Free and consumer-grade:
- Deepware Scanner — free upload-and-scan for video. Simple, useful, nothing more.
- AI or Not (Optic) — fast single-image checks, no account.
- ElevenLabs Speech Classifier — narrow scope, free, fast.
Open-source and research:
- TrueMedia.org's open-sourced models — the nonprofit shut down in January 2025 and released its detection stack publicly after analyzing 60,000+ pieces of suspect election media.
- Hugging Face dffd and dffd-v2 classifiers — drop-in models for image-level GAN and diffusion artifacts.
Forensics for OSINT investigators:
- FotoForensics — error-level analysis, metadata, JPEG quirks. Old-school, still essential.
- Microsoft Video Authenticator — frame-by-frame confidence scoring, originally distributed via Project Origin partners only.
- Content Credentials Verify — official C2PA inspector.
Why detectors disagree — and why that's fine
AI detectors are noisy. Different models were trained on different generators, different resolutions, different compression histories. Run the same file through four detectors and you'll get a 92%, an 81%, a "likely human" and a "cannot determine." That's not failure — that's the point.
Multi-method confirmation isn't a slogan. It's the only sane workflow. Pair classifier output with C2PA inspection, a reverse search, and old-fashioned human visual triage. If three independent methods converge, you have something. If only one does, you have a starting point.
Operators worth following
Detection moves weekly. The signal you want comes from a small list:
- @hanyfarid — UC Berkeley professor, GetReal Labs co-founder, the dean of digital forensics.

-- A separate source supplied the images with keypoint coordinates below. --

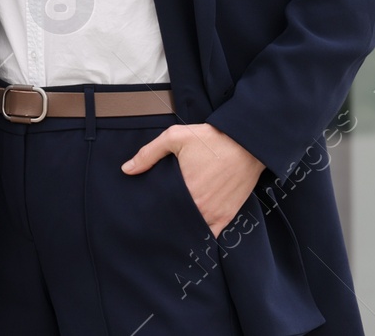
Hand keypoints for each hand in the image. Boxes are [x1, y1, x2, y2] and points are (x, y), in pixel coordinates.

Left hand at [121, 123, 262, 238]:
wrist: (247, 144)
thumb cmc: (211, 140)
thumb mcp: (176, 137)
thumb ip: (149, 153)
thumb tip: (127, 169)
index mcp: (184, 191)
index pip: (161, 211)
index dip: (151, 215)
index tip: (143, 215)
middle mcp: (200, 207)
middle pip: (176, 223)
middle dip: (165, 224)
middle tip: (154, 224)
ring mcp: (214, 214)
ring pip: (192, 232)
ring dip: (182, 231)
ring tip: (170, 230)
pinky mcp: (227, 216)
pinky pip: (212, 236)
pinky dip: (202, 237)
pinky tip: (192, 236)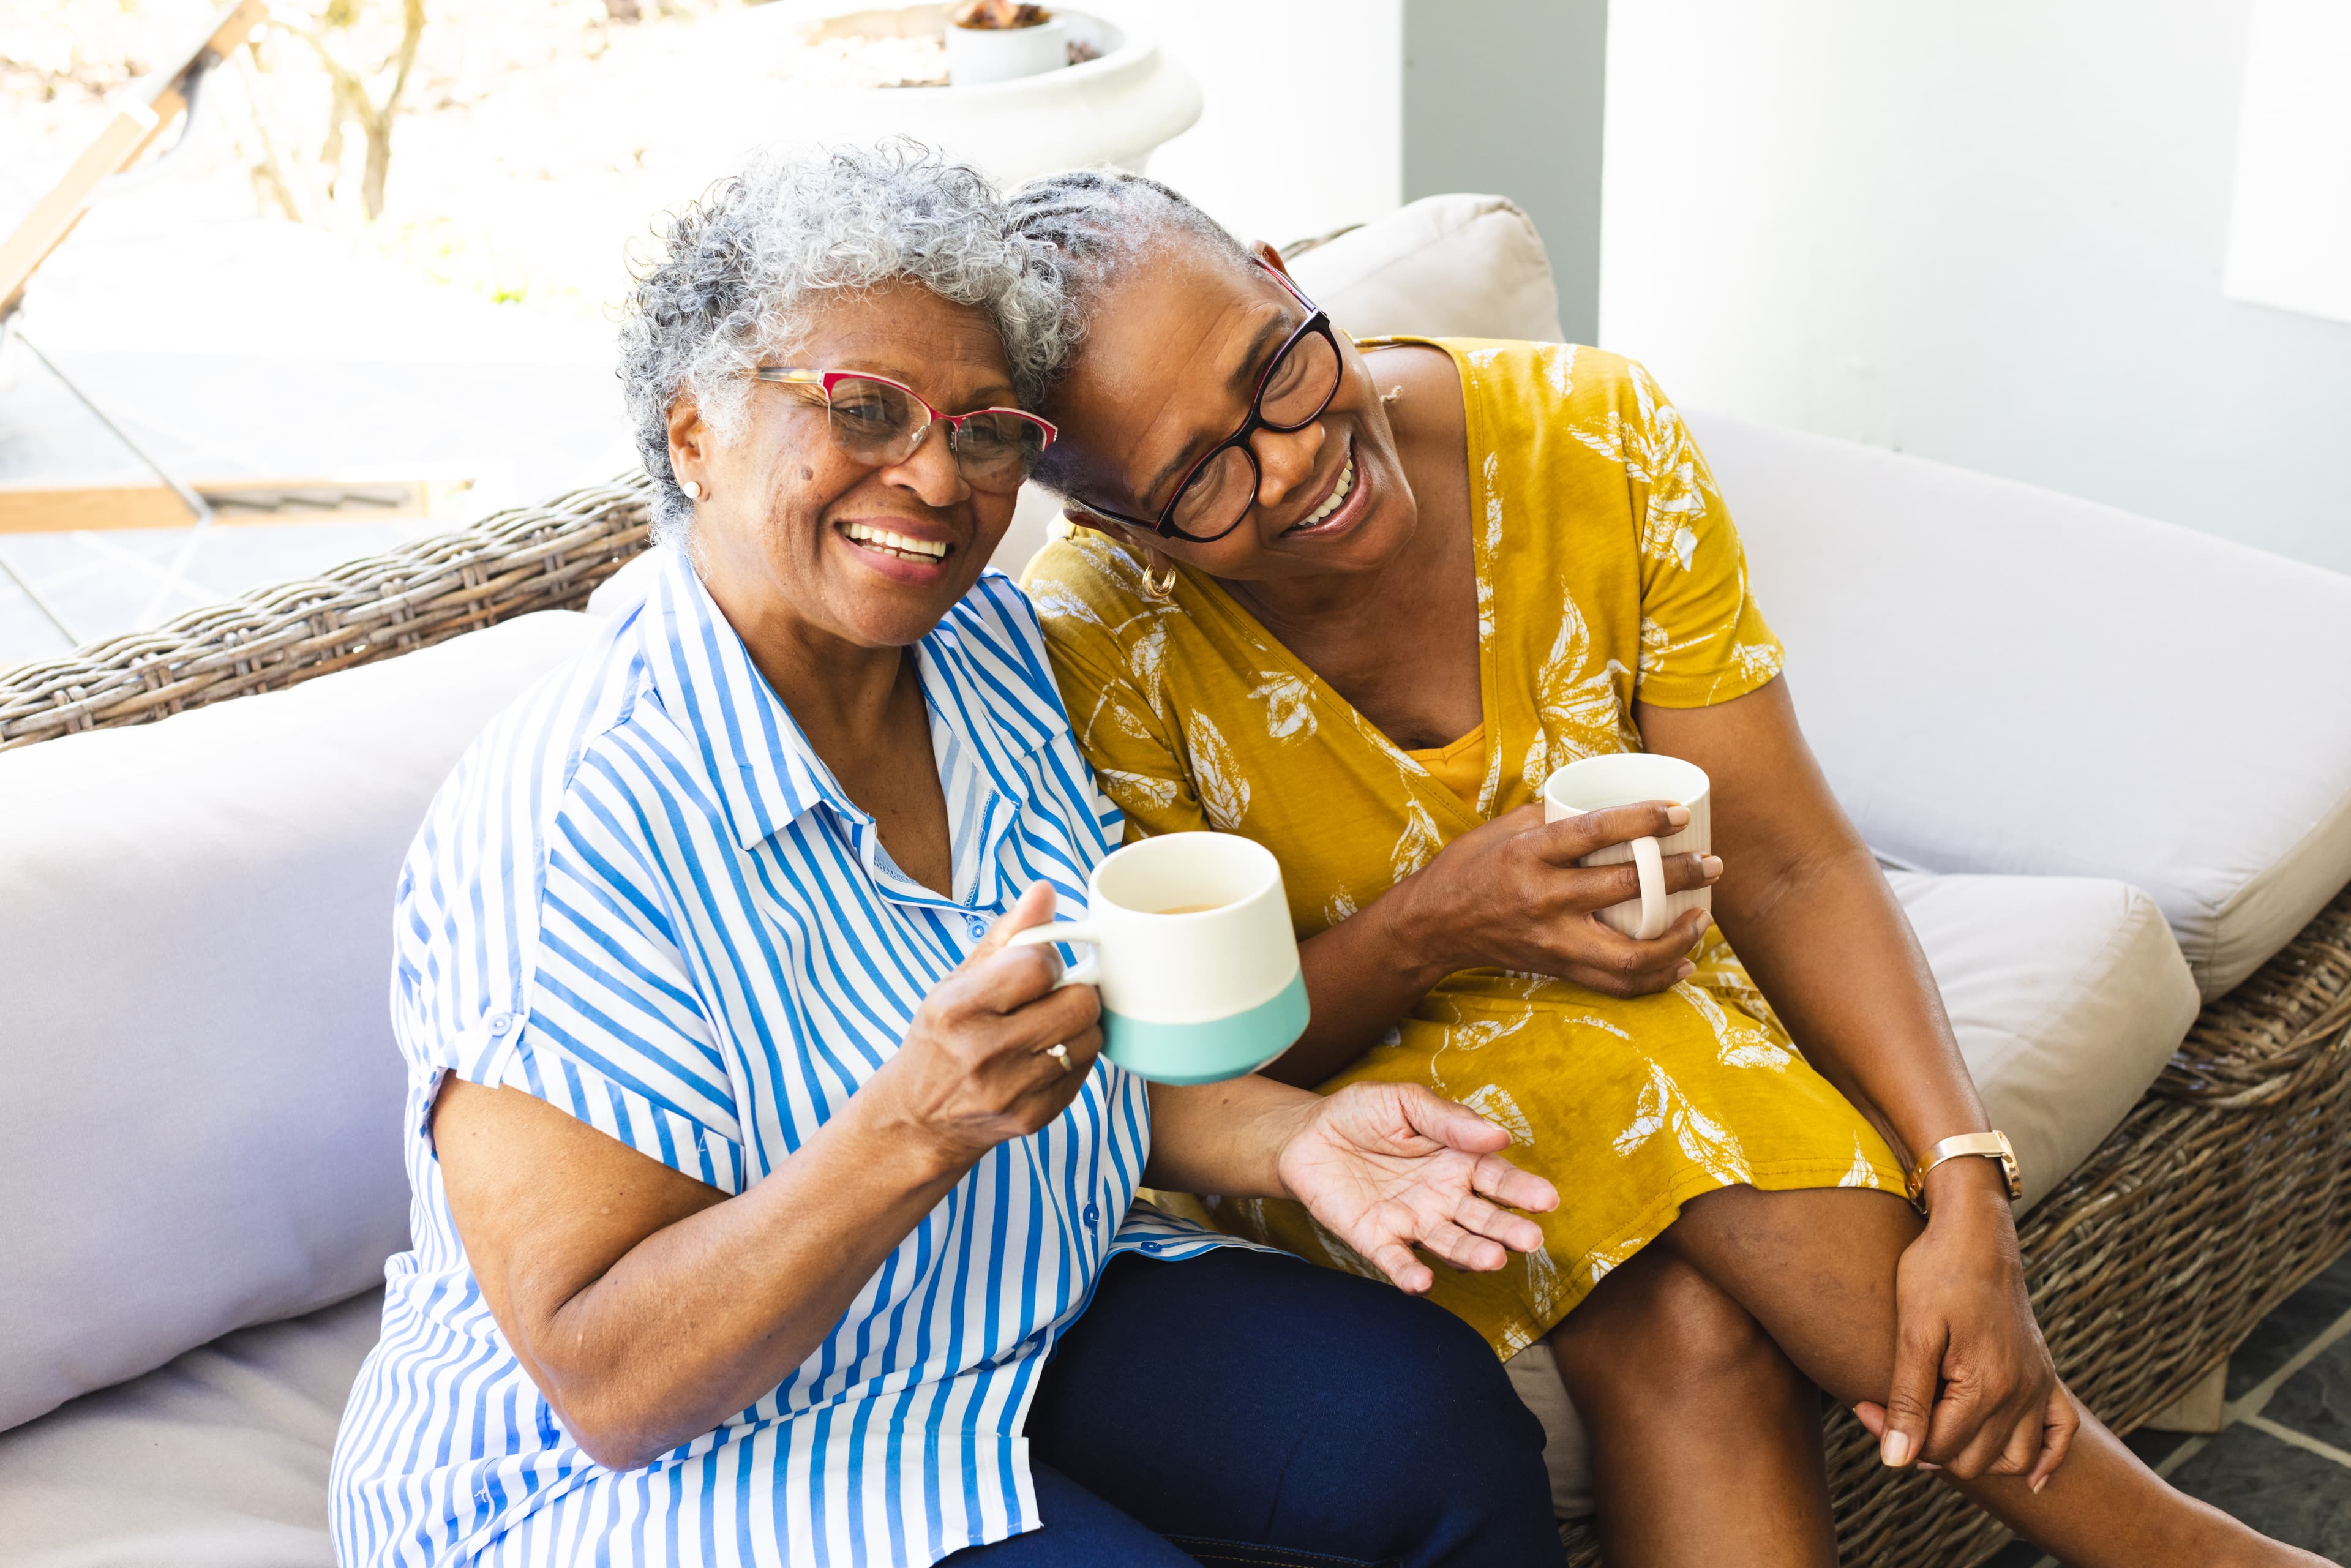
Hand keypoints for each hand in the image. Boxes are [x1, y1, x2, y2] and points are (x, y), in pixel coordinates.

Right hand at [874, 881, 1104, 1170]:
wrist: (920, 1119)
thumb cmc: (942, 1038)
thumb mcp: (959, 982)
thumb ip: (1006, 935)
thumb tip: (1044, 890)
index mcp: (958, 1008)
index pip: (1039, 965)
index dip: (1047, 961)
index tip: (1036, 970)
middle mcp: (984, 1052)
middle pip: (1078, 1002)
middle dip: (1072, 991)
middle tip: (1051, 997)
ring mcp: (1011, 1090)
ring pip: (1090, 1036)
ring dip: (1078, 1025)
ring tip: (1048, 1027)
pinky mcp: (1035, 1116)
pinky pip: (1085, 1070)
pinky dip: (1074, 1056)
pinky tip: (1044, 1056)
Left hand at [1274, 1081, 1558, 1292]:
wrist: (1306, 1134)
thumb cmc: (1362, 1114)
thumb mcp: (1405, 1102)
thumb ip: (1449, 1119)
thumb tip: (1499, 1135)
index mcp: (1457, 1161)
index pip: (1497, 1178)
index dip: (1523, 1190)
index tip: (1547, 1199)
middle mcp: (1443, 1198)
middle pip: (1482, 1218)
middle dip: (1507, 1230)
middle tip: (1531, 1240)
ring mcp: (1412, 1222)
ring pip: (1449, 1243)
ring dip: (1471, 1254)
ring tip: (1493, 1260)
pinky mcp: (1377, 1239)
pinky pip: (1396, 1260)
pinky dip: (1409, 1274)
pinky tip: (1422, 1282)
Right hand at [1389, 801, 1720, 994]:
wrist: (1434, 926)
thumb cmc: (1471, 867)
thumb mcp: (1504, 828)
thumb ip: (1555, 816)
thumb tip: (1610, 800)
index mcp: (1528, 856)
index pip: (1593, 833)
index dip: (1642, 821)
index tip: (1679, 813)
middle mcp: (1542, 901)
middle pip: (1624, 890)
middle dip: (1678, 876)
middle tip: (1711, 864)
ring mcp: (1552, 941)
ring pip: (1629, 954)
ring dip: (1676, 937)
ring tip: (1702, 917)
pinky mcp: (1557, 968)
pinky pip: (1616, 984)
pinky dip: (1656, 978)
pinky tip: (1682, 962)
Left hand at [1850, 1162, 2075, 1488]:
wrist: (1975, 1233)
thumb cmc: (1936, 1273)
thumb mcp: (1912, 1333)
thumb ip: (1907, 1400)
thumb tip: (1896, 1461)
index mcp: (1987, 1386)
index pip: (1938, 1448)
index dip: (1894, 1437)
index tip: (1863, 1406)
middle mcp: (2020, 1393)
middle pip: (1972, 1461)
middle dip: (1928, 1448)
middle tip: (1891, 1415)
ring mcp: (2038, 1385)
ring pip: (2014, 1460)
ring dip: (1976, 1459)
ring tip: (1936, 1434)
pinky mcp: (2045, 1375)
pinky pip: (2061, 1434)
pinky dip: (2047, 1459)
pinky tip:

- @sam_gregory — director at WITNESS, focused on the human-rights edge of synthetic media.
- @WITNESS_org — practical detection guidance for journalists in conflict zones.
- @bellingcat — the public verification workflow nobody else publishes.
- @realitydefender and @sensity_ai — vendor accounts, but their threat-intel posts are real signal.
- @disinfobytes — focused, daily case dumps.
Calibrate your panic
The 2024 election year was supposed to be the great deepfake apocalypse. It wasn't. The Knight First Amendment Institute found that less than 1% of fact-checked misinformation was AI-generated, and "cheap fakes" — slowed footage, jump-cut edits, mislabeled real videos — outnumbered deepfakes seven to one.
That doesn't mean the threat is overhyped. It means the threat is uneven. The Hong Kong $25M case wasn't political — it was financial. Police later attributed it to attackers who built deepfakes from public conference footage of the targeted executives. That's the actual front line: not viral political fakes, but targeted impersonation of executives, recruiters and family members. Pindrop's 2025 numbers tell the same story — fraud, not propaganda, is where the deepfake economy lives.
If you're an OSINT analyst, that's the calibration: spend less time chasing viral fakes and more time building a defensible verification stack you can run on any inbound media. Multi-classifier. Provenance-aware. Reverse-searchable. Documented.
The smart operator isn't the one with the best detector. It's the one who treats every video as guilty until three independent methods agree it isn't.